If we don't have a sense of pride in our own 'nation' then we are guaranteed to create dysfunctional/substandard societies. Our community taking ownership for our own condition is an absolute requisite. Just because other states/communities are corrupted in certain ways, it doesn't mean we have to follow this path ourselves. True regional pride matters and makes a difference, but if we keep following selfish, sociopathic thinking, can we really complain about our state. 

Look at the grooming situation in the UK as an example microcosm. Other communities (like paks and anglos) persistently turned a blind eye, whilst some of our own persistently tried to confront and challenge the issue. The former groups helped the rot spread nationwide for decades, but at least we can say some of our own active brothers and sisters did what they could to limit the damage. Not only did this impact the targeting of our community, it also created a culture where these things were less likely to be excused amongst ourselves.

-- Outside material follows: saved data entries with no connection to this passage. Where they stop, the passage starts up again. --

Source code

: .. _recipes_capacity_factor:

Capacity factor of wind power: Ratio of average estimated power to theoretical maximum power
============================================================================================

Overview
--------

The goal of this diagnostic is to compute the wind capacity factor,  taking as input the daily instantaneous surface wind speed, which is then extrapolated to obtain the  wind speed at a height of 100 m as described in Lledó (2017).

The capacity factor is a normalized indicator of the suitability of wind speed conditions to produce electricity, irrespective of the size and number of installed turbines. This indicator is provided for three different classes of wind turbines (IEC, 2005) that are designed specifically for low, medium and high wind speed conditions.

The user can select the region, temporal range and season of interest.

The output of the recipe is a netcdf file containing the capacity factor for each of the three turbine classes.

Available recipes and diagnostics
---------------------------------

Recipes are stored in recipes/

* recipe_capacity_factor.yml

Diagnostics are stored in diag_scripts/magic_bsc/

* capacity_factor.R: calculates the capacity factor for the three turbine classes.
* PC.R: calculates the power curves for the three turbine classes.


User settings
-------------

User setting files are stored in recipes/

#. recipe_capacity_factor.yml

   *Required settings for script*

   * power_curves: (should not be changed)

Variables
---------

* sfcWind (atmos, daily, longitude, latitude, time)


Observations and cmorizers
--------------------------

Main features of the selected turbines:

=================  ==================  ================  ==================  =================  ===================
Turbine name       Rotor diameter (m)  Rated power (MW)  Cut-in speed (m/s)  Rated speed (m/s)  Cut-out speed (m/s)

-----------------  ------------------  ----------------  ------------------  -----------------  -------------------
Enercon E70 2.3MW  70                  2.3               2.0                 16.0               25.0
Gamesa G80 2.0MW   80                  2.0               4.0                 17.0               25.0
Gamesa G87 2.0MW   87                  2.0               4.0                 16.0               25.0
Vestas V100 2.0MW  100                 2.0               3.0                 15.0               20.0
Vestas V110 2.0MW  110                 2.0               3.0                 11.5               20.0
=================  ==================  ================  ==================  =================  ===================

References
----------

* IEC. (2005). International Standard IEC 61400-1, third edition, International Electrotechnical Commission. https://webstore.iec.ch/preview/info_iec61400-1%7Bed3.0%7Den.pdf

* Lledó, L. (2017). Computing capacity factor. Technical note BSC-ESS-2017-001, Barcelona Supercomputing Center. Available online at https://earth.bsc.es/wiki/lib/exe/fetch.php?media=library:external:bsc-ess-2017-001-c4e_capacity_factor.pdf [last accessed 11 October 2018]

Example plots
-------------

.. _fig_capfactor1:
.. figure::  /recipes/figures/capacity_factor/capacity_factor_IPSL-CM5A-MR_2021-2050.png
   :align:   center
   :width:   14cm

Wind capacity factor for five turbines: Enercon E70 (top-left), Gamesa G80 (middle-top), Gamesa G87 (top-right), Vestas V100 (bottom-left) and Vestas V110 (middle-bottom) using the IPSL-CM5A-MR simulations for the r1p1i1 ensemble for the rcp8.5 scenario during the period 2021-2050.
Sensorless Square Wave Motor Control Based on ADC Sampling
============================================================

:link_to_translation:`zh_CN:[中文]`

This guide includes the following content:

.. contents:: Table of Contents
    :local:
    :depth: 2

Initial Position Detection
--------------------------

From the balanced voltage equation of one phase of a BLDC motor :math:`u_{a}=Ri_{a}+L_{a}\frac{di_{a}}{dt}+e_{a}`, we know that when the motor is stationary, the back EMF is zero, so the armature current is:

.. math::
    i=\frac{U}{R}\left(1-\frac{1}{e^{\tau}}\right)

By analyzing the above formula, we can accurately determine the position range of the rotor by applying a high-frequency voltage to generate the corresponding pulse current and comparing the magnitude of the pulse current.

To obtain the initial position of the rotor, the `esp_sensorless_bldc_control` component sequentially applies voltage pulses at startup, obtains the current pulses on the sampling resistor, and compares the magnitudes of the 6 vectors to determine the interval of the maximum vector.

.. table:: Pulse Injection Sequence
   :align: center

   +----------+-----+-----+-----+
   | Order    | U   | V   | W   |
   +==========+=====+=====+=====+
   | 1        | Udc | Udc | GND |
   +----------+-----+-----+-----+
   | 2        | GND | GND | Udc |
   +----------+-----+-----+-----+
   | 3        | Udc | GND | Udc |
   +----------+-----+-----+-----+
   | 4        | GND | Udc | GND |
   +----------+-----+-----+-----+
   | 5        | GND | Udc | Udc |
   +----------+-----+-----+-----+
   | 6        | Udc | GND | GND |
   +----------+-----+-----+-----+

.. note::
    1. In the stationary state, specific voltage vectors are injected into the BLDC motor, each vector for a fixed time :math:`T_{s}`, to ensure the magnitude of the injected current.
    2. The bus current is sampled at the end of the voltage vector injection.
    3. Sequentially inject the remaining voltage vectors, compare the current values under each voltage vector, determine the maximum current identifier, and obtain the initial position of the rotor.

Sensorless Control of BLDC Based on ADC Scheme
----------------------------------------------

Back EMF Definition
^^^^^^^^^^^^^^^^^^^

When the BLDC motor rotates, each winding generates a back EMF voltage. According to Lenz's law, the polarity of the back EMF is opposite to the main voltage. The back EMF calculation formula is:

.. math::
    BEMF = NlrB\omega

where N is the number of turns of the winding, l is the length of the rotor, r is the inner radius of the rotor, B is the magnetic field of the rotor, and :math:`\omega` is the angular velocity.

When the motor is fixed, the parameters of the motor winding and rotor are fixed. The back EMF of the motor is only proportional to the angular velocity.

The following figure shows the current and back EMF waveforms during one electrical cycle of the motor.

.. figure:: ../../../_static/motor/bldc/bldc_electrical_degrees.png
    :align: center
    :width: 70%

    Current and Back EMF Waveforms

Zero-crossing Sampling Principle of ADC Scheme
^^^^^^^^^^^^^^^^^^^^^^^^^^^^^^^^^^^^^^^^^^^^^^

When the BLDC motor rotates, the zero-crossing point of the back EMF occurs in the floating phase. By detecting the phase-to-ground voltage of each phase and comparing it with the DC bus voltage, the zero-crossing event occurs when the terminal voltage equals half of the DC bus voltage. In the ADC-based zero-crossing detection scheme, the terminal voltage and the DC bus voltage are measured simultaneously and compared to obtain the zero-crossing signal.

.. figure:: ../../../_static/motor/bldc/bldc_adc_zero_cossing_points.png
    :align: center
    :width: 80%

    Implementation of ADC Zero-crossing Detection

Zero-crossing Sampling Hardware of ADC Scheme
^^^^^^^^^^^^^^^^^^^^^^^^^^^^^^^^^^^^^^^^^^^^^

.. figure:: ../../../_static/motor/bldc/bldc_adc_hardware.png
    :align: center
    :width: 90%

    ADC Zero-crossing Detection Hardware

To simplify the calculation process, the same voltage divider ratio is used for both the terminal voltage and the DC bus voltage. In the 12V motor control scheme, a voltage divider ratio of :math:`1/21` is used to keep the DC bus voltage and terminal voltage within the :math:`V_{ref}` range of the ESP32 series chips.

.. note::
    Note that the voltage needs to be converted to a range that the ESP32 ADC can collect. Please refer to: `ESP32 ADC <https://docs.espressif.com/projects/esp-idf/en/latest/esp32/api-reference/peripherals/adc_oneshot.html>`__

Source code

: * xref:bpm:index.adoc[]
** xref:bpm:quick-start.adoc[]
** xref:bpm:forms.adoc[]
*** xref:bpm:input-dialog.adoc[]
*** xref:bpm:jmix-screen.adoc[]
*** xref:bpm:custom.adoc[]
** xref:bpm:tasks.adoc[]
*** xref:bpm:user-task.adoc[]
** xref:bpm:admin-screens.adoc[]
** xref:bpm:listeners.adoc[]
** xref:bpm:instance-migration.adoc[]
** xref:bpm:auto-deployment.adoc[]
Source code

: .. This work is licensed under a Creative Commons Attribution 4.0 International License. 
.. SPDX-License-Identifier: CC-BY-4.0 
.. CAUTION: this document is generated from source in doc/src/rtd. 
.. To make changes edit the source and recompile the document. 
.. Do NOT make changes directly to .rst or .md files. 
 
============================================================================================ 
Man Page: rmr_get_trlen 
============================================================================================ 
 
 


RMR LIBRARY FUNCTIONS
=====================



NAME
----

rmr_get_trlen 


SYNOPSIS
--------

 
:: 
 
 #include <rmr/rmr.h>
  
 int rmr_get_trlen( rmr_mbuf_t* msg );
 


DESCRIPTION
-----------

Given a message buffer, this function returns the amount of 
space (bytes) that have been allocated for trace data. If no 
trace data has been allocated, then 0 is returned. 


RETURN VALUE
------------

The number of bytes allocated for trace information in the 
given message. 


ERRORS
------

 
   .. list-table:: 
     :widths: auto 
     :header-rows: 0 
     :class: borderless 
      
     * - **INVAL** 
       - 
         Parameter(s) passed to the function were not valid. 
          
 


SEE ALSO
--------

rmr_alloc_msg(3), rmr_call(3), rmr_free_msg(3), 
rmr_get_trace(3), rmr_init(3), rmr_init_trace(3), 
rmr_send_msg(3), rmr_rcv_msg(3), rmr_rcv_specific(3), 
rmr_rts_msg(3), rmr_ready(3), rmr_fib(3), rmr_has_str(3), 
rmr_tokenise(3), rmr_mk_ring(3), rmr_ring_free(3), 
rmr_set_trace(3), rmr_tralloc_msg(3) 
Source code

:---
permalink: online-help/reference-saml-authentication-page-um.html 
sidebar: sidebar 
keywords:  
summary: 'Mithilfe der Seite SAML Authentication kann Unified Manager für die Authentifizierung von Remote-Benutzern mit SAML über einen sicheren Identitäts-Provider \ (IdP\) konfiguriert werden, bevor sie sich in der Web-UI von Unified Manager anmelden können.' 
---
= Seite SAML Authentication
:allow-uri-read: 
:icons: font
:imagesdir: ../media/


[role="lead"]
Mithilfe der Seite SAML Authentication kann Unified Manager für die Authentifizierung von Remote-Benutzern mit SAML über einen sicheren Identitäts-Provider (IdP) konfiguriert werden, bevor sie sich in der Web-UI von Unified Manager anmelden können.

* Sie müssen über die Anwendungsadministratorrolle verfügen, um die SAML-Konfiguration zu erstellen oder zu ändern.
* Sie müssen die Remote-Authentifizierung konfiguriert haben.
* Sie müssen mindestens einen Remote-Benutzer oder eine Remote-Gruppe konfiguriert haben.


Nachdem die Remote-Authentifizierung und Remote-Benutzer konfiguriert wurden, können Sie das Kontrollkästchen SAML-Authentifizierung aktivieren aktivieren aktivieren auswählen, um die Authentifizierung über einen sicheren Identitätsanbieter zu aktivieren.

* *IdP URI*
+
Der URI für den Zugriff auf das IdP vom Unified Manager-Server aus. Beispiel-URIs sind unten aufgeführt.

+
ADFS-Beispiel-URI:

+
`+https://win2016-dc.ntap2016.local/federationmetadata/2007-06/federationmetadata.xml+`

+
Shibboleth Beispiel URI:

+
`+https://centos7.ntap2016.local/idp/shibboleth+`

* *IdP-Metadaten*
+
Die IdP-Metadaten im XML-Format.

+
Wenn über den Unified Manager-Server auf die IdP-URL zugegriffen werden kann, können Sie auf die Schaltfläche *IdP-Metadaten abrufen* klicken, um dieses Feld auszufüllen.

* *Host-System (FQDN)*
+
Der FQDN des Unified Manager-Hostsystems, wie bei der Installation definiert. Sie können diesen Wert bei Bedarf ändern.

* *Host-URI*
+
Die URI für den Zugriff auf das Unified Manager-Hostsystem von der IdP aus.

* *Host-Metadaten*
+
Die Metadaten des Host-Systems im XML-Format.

I think people back home often have a 'learned helplessness' attitude towards our issues, blaming everyone so that they don't have to go through the hard work of trying to resolve the issues themselves? Nothing is set in stone, and every progress made by any society is usually the result of years of consistent hard work, effort and campaigning. If we don't do anything out of a sense of helplessness, then problems don't only fester, but they have a tendency to grow in significant ways, creating even more issues to contend with down the line.